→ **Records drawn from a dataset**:

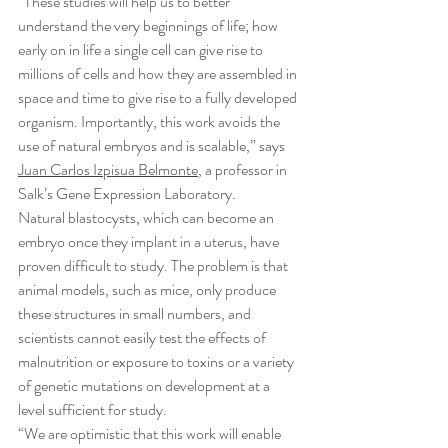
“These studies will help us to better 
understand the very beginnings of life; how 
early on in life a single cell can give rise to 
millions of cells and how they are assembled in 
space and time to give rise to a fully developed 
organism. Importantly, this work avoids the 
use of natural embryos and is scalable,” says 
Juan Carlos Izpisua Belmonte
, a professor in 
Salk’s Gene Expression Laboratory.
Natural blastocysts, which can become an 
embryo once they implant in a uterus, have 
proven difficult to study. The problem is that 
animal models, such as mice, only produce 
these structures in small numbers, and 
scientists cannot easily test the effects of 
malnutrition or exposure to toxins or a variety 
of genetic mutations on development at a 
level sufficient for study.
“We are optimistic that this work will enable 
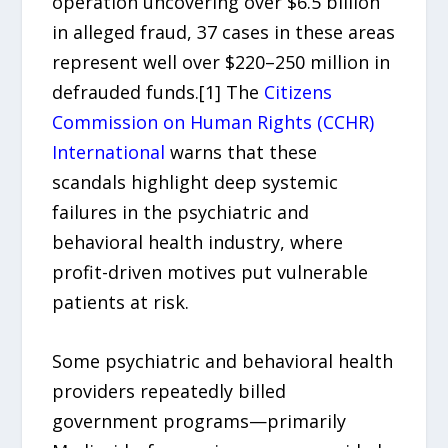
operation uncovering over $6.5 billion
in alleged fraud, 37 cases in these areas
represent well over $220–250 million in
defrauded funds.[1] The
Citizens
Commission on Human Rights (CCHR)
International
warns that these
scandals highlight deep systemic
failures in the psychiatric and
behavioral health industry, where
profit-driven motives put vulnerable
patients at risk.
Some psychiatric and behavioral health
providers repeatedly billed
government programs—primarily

→ **Task to carry out**:
Give again, exactly, the lines from the start of the data through the one holding "warns that these"; omit the pictures.

→ **Response to the exercise**:
“These studies will help us to better 
understand the very beginnings of life; how 
early on in life a single cell can give rise to 
millions of cells and how they are assembled in 
space and time to give rise to a fully developed 
organism. Importantly, this work avoids the 
use of natural embryos and is scalable,” says 
Juan Carlos Izpisua Belmonte
, a professor in 
Salk’s Gene Expression Laboratory.
Natural blastocysts, which can become an 
embryo once they implant in a uterus, have 
proven difficult to study. The problem is that 
animal models, such as mice, only produce 
these structures in small numbers, and 
scientists cannot easily test the effects of 
malnutrition or exposure to toxins or a variety 
of genetic mutations on development at a 
level sufficient for study.
“We are optimistic that this work will enable 
operation uncovering over $6.5 billion
in alleged fraud, 37 cases in these areas
represent well over $220–250 million in
defrauded funds.[1] The
Citizens
Commission on Human Rights (CCHR)
International
warns that these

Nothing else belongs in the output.